Data to examine section start

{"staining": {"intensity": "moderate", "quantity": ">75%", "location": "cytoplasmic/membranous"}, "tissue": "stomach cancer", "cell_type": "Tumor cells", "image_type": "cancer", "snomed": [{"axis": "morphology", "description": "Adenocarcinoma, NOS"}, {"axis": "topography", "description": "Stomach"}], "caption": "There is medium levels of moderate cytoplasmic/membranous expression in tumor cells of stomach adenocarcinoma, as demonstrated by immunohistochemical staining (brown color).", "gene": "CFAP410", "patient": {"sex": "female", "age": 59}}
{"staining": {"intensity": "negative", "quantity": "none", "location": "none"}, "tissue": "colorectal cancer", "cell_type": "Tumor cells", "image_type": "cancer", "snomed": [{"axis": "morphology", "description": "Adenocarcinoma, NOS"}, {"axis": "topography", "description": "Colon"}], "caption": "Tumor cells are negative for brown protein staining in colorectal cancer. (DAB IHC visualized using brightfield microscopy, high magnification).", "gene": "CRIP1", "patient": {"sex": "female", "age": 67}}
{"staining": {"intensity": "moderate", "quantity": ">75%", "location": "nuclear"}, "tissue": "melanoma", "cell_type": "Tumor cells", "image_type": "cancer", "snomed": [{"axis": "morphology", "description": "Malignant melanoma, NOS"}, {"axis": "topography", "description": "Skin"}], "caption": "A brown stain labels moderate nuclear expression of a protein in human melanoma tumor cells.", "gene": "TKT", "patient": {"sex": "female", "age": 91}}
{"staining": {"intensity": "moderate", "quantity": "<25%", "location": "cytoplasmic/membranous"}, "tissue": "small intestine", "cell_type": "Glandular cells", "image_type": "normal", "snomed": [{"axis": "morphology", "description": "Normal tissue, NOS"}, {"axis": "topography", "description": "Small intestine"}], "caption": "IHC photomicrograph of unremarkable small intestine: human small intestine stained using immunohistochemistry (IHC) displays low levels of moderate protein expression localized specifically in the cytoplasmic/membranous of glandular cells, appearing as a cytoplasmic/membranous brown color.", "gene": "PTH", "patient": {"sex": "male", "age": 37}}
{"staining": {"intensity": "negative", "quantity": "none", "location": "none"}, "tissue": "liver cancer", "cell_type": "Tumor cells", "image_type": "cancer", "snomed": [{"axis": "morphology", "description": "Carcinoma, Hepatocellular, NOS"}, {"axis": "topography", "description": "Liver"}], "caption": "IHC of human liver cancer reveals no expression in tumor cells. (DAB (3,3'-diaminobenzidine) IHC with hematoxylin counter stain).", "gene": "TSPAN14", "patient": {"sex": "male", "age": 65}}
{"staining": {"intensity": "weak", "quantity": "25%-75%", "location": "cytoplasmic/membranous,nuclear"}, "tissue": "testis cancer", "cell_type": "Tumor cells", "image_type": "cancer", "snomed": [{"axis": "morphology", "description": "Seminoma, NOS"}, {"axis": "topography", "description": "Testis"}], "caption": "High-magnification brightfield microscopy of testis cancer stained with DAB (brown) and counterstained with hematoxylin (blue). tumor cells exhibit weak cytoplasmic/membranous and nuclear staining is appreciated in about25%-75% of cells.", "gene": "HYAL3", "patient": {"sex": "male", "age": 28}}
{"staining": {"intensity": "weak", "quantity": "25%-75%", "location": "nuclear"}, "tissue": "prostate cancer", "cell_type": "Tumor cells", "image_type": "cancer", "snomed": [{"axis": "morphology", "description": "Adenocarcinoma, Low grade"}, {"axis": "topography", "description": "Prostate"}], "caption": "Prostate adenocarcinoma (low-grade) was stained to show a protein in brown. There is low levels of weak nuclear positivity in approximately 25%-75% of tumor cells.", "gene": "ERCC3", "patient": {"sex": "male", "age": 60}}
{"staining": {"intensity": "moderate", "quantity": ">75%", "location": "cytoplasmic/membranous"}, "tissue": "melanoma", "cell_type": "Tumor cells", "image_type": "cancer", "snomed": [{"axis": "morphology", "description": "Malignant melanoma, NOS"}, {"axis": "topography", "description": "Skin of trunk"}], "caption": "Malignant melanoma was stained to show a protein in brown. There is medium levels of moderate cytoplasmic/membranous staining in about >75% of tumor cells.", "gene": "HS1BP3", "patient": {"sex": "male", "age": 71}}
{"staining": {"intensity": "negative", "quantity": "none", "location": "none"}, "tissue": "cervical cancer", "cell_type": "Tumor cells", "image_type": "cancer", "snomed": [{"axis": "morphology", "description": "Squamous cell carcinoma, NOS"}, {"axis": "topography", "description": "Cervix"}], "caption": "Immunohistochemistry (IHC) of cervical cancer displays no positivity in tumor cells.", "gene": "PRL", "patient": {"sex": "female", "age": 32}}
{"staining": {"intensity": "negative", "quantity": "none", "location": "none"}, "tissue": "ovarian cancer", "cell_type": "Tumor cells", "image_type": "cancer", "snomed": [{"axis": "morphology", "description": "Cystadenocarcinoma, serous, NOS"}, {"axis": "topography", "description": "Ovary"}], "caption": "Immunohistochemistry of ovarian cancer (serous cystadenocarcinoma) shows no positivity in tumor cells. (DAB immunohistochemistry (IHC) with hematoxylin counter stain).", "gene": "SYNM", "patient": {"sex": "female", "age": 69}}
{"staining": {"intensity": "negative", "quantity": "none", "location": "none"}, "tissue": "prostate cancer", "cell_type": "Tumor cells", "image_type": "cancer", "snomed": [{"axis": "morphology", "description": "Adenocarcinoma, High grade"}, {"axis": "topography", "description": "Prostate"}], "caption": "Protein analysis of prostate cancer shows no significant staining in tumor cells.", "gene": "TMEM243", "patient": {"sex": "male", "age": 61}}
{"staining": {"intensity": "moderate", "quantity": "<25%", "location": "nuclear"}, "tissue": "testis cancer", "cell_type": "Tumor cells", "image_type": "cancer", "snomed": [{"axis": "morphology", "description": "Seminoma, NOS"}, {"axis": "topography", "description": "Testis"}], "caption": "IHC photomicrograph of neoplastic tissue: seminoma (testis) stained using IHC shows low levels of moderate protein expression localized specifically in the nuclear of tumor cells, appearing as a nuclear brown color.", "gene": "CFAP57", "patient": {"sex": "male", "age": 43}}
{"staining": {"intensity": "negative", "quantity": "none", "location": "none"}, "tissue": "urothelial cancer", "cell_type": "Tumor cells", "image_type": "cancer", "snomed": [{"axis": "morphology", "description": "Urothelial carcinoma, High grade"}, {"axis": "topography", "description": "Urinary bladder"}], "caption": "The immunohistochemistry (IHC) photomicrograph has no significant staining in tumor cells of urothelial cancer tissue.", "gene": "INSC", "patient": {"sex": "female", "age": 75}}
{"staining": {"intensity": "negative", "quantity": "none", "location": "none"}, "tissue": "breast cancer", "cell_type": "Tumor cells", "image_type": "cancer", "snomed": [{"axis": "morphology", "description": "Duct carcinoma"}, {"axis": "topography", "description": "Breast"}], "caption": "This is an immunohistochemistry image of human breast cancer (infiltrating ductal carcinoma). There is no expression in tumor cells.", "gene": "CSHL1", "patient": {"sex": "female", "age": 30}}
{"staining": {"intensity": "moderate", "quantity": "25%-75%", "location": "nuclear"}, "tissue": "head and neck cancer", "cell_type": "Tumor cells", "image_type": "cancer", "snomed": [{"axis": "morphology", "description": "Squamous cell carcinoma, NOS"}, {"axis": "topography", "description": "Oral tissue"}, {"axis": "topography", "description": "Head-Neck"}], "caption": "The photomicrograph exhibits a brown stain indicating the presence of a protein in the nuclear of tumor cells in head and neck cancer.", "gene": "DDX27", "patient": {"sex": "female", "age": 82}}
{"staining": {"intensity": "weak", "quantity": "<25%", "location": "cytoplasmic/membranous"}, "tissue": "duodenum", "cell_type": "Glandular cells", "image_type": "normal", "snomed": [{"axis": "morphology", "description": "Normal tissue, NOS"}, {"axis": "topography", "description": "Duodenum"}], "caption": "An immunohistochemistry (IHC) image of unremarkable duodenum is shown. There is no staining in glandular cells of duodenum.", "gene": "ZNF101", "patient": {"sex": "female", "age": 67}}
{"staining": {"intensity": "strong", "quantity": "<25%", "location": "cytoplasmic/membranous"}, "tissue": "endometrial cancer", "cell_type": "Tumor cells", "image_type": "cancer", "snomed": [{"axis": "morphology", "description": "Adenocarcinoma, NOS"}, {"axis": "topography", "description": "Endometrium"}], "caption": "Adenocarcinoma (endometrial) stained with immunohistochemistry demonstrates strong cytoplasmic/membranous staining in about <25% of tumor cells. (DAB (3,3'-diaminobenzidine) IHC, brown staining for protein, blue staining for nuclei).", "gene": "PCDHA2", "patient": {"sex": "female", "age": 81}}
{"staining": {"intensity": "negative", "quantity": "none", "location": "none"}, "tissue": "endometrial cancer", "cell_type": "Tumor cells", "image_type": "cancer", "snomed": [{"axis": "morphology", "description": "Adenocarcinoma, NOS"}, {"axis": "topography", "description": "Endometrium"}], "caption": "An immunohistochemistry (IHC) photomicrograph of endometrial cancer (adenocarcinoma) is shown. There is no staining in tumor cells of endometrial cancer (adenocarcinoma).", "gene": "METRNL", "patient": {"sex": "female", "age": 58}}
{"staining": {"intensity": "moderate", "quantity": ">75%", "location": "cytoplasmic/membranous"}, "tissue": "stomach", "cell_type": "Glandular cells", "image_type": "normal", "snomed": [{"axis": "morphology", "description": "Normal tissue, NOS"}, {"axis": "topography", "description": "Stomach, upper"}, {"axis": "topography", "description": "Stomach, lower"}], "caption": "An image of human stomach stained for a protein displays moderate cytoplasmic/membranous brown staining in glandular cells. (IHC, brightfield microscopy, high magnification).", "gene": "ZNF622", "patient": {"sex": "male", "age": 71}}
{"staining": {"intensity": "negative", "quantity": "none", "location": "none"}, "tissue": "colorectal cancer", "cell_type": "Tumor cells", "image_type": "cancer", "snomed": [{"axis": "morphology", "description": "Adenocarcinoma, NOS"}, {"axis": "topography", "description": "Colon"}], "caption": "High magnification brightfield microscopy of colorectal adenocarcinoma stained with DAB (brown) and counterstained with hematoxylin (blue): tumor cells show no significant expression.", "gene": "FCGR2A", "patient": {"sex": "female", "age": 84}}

Data to examine section end

Among the lines above, which contain the word "Skin"? Copy every one.

{"staining": {"intensity": "moderate", "quantity": ">75%", "location": "nuclear"}, "tissue": "melanoma", "cell_type": "Tumor cells", "image_type": "cancer", "snomed": [{"axis": "morphology", "description": "Malignant melanoma, NOS"}, {"axis": "topography", "description": "Skin"}], "caption": "A brown stain labels moderate nuclear expression of a protein in human melanoma tumor cells.", "gene": "TKT", "patient": {"sex": "female", "age": 91}}
{"staining": {"intensity": "moderate", "quantity": ">75%", "location": "cytoplasmic/membranous"}, "tissue": "melanoma", "cell_type": "Tumor cells", "image_type": "cancer", "snomed": [{"axis": "morphology", "description": "Malignant melanoma, NOS"}, {"axis": "topography", "description": "Skin of trunk"}], "caption": "Malignant melanoma was stained to show a protein in brown. There is medium levels of moderate cytoplasmic/membranous staining in about >75% of tumor cells.", "gene": "HS1BP3", "patient": {"sex": "male", "age": 71}}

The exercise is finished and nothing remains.